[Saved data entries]
-*-
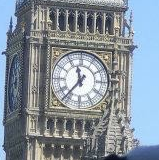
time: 11:36
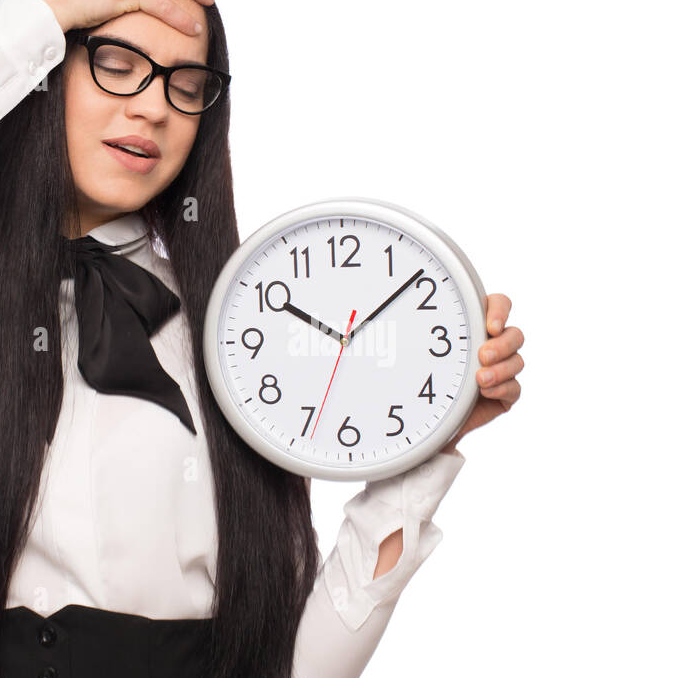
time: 10:08
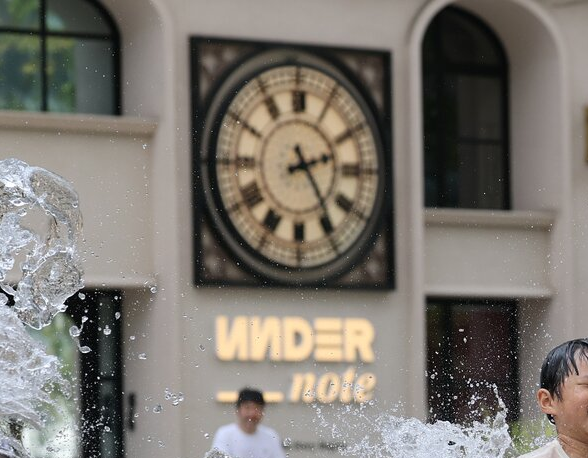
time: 2:24
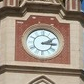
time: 3:10
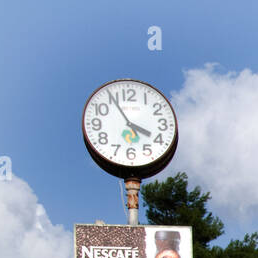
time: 3:55
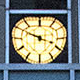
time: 3:49
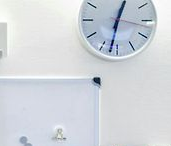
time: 12:32
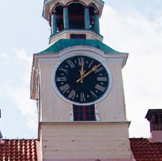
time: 12:07
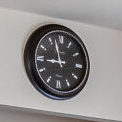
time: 8:57
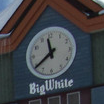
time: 11:39
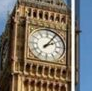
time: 2:06
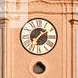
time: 7:09
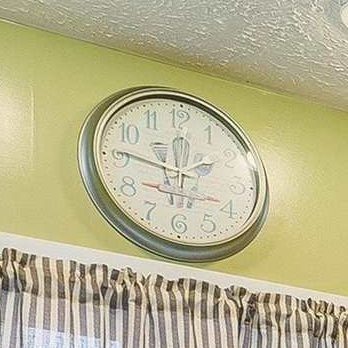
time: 1:46
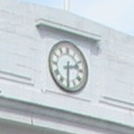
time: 2:30
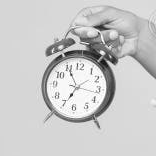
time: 6:55
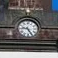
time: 9:25
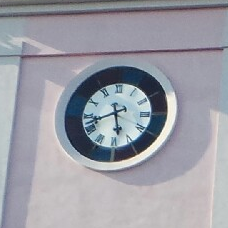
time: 5:42
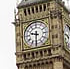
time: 9:31
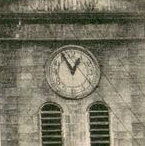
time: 12:55
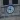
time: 9:01
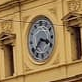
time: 3:38
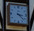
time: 3:22
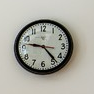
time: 9:23
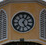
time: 5:05
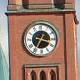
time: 3:34
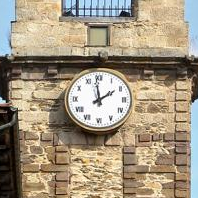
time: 1:58
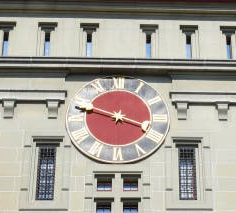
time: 3:48
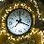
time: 12:19
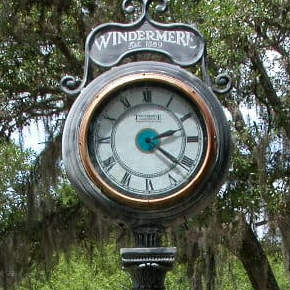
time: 2:21
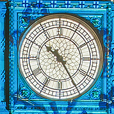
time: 10:24
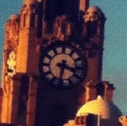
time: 3:32
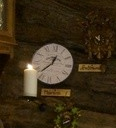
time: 12:37
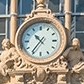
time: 10:36
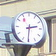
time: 2:30
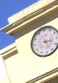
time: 3:26
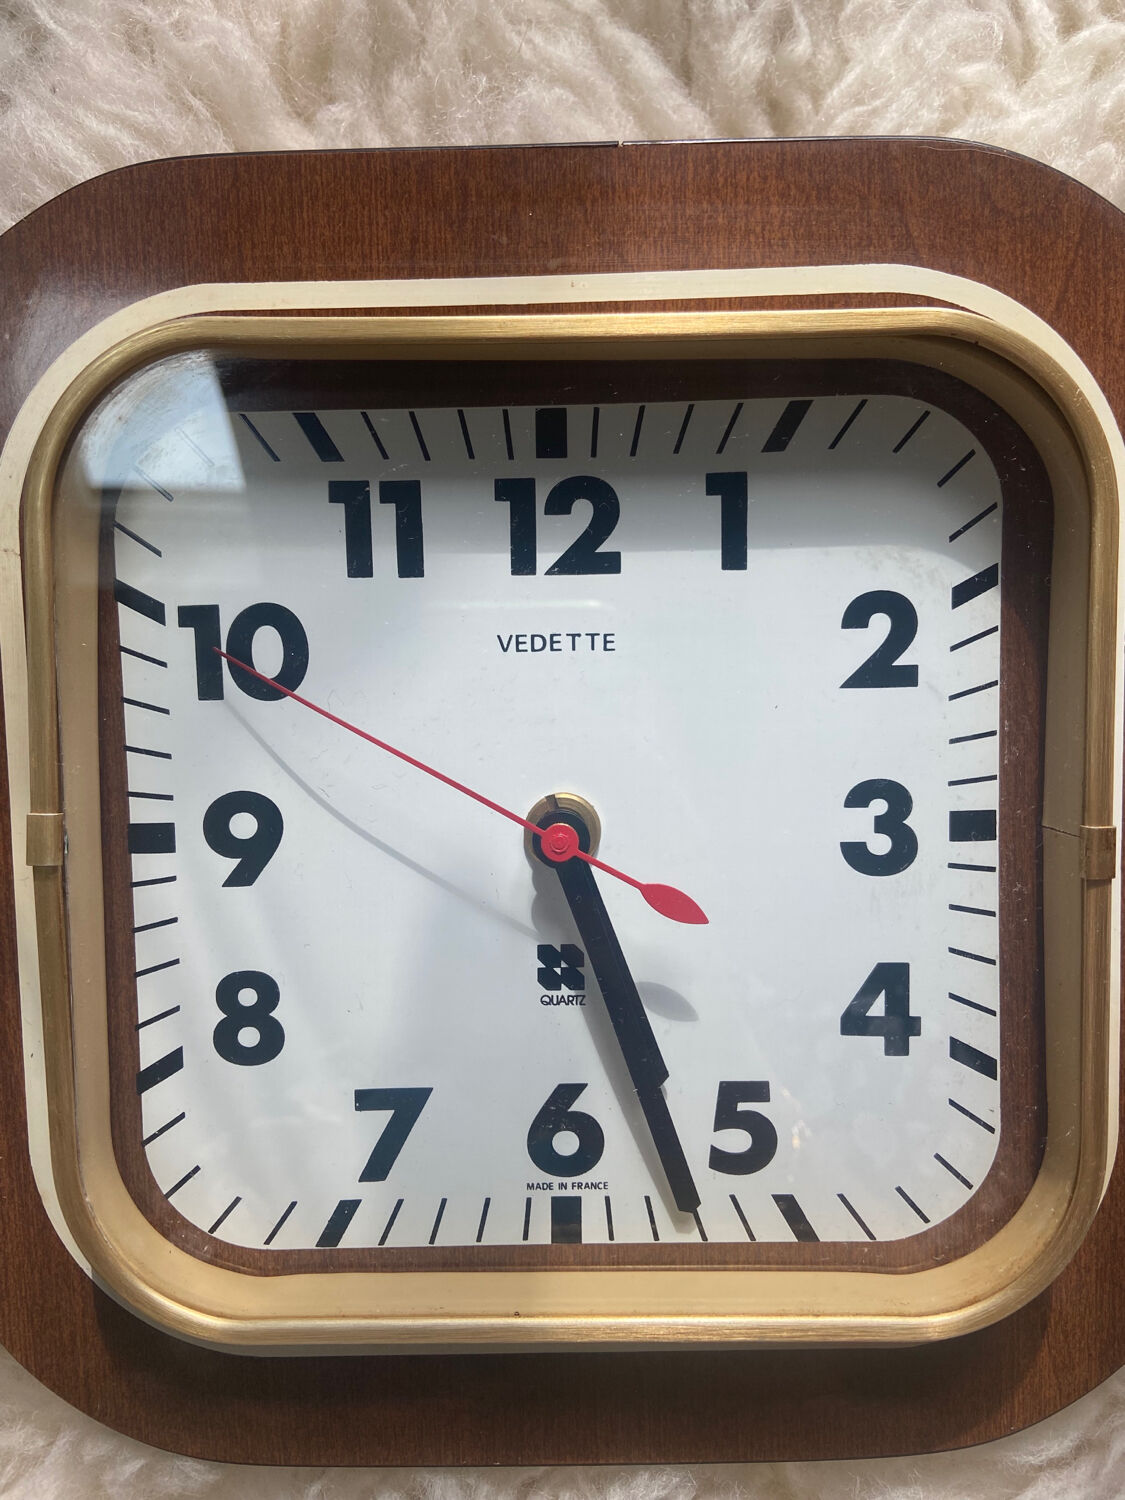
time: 5:26
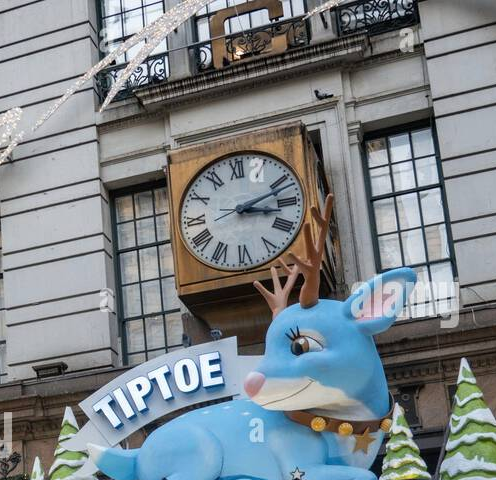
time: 3:11
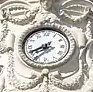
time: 7:40
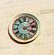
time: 4:12
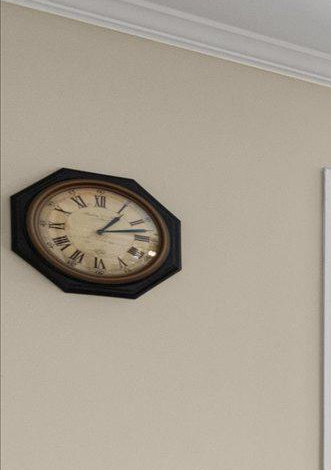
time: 1:13
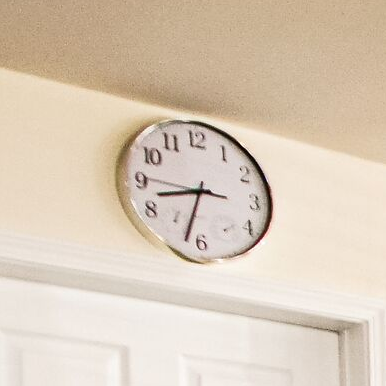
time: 8:32
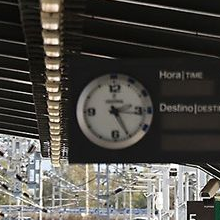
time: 3:25
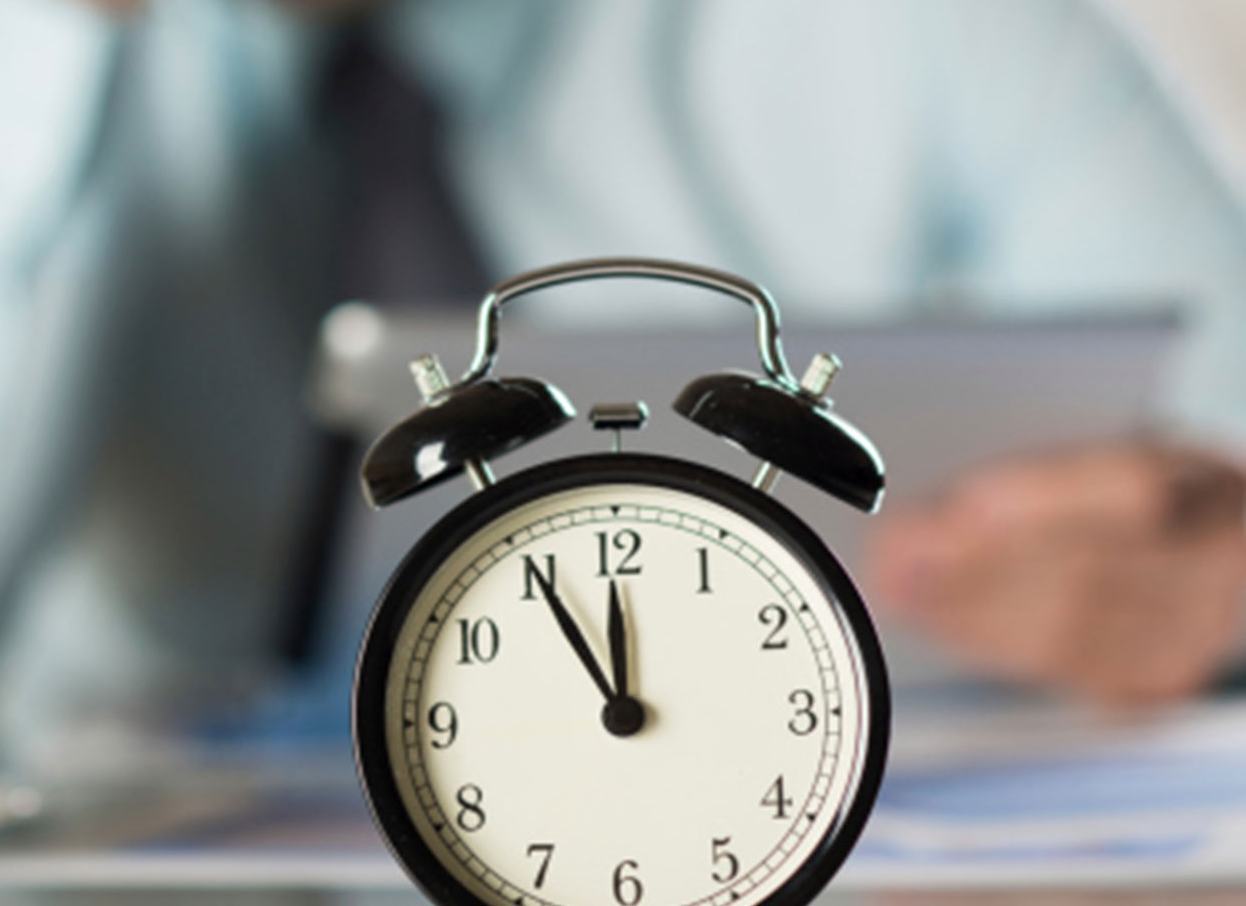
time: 11:55
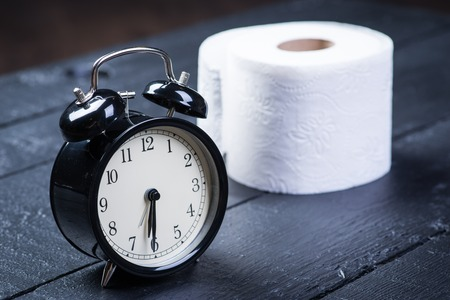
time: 6:30
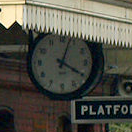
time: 4:03
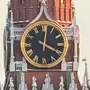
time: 4:01
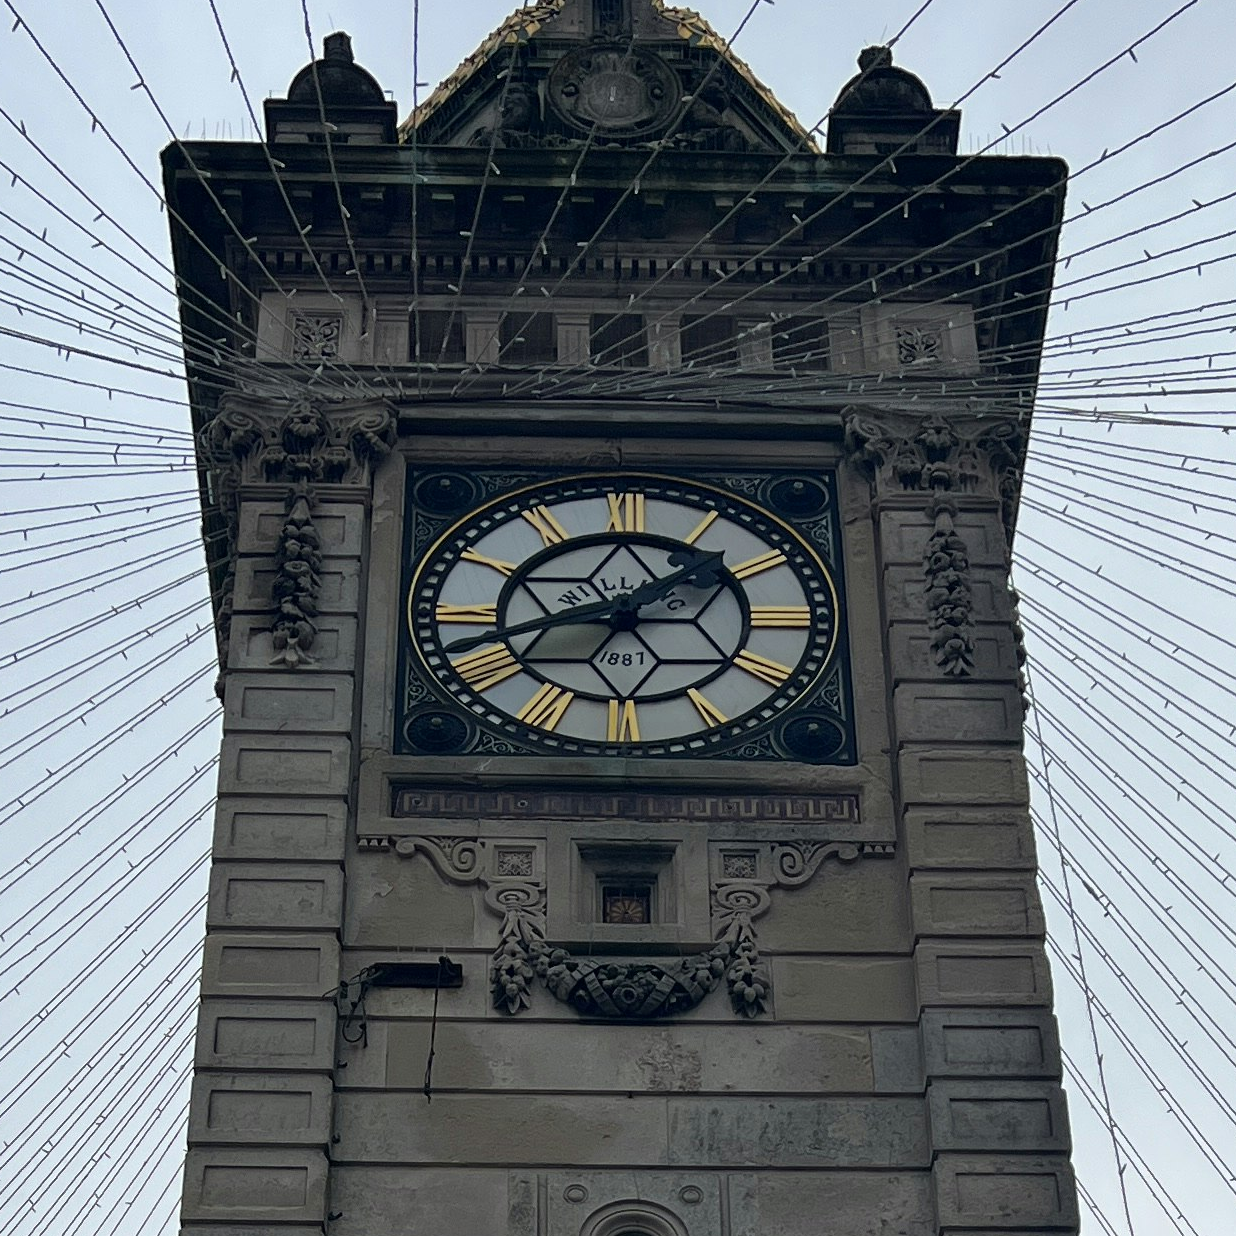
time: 1:42
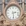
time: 2:29
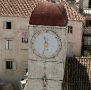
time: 5:32
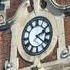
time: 2:21
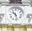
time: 10:28
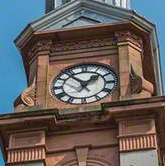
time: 1:53
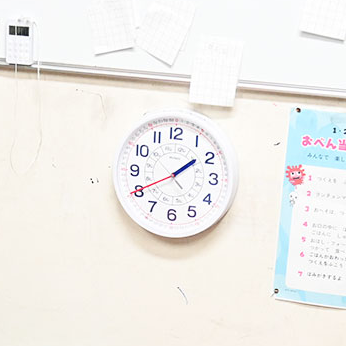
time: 1:40
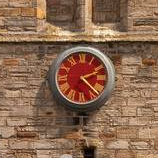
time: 2:22
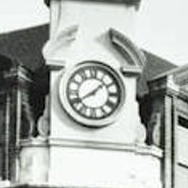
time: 1:39
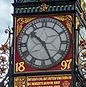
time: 10:25
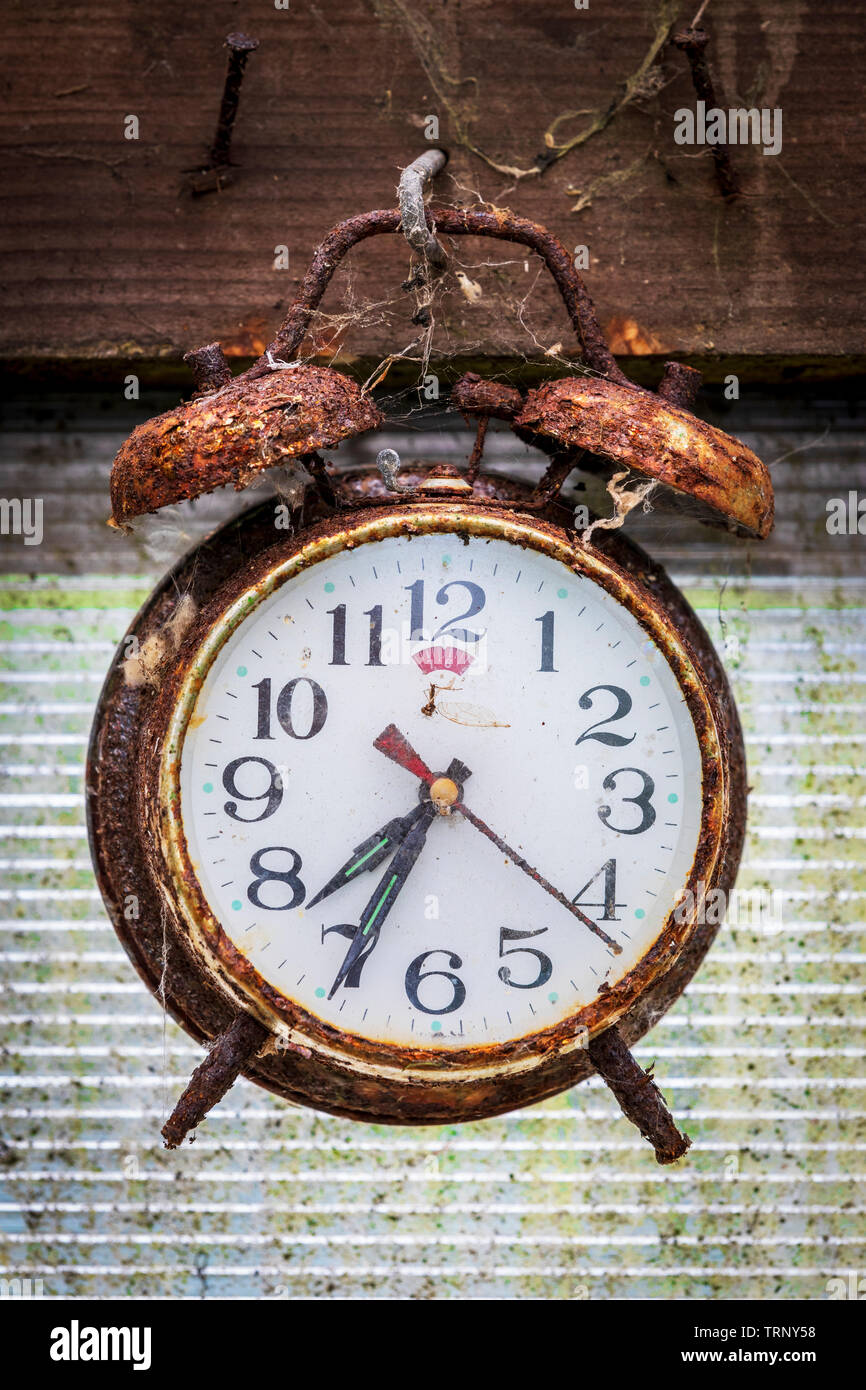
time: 7:34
-*-
Challenge: Output every line of the data above as a JSON list of strings, one string per line, skipping blank lines and leaving the pictures out.

Response:
[
  "time: 11:36",
  "time: 10:08",
  "time: 2:24",
  "time: 3:10",
  "time: 3:55",
  "time: 3:49",
  "time: 12:32",
  "time: 12:07",
  "time: 8:57",
  "time: 11:39",
  "time: 2:06",
  "time: 7:09",
  "time: 1:46",
  "time: 2:30",
  "time: 6:55",
  "time: 9:25",
  "time: 5:42",
  "time: 9:31",
  "time: 12:55",
  "time: 9:01",
  "time: 3:38",
  "time: 3:22",
  "time: 9:23",
  "time: 5:05",
  "time: 3:34",
  "time: 1:58",
  "time: 3:48",
  "time: 12:19",
  "time: 2:21",
  "time: 10:24",
  "time: 3:32",
  "time: 12:37",
  "time: 10:36",
  "time: 2:30",
  "time: 3:26",
  "time: 5:26",
  "time: 3:11",
  "time: 7:40",
  "time: 4:12",
  "time: 1:13",
  "time: 8:32",
  "time: 3:25",
  "time: 11:55",
  "time: 6:30",
  "time: 4:03",
  "time: 4:01",
  "time: 1:42",
  "time: 2:29",
  "time: 5:32",
  "time: 2:21",
  "time: 10:28",
  "time: 1:53",
  "time: 1:40",
  "time: 2:22",
  "time: 1:39",
  "time: 10:25",
  "time: 7:34"
]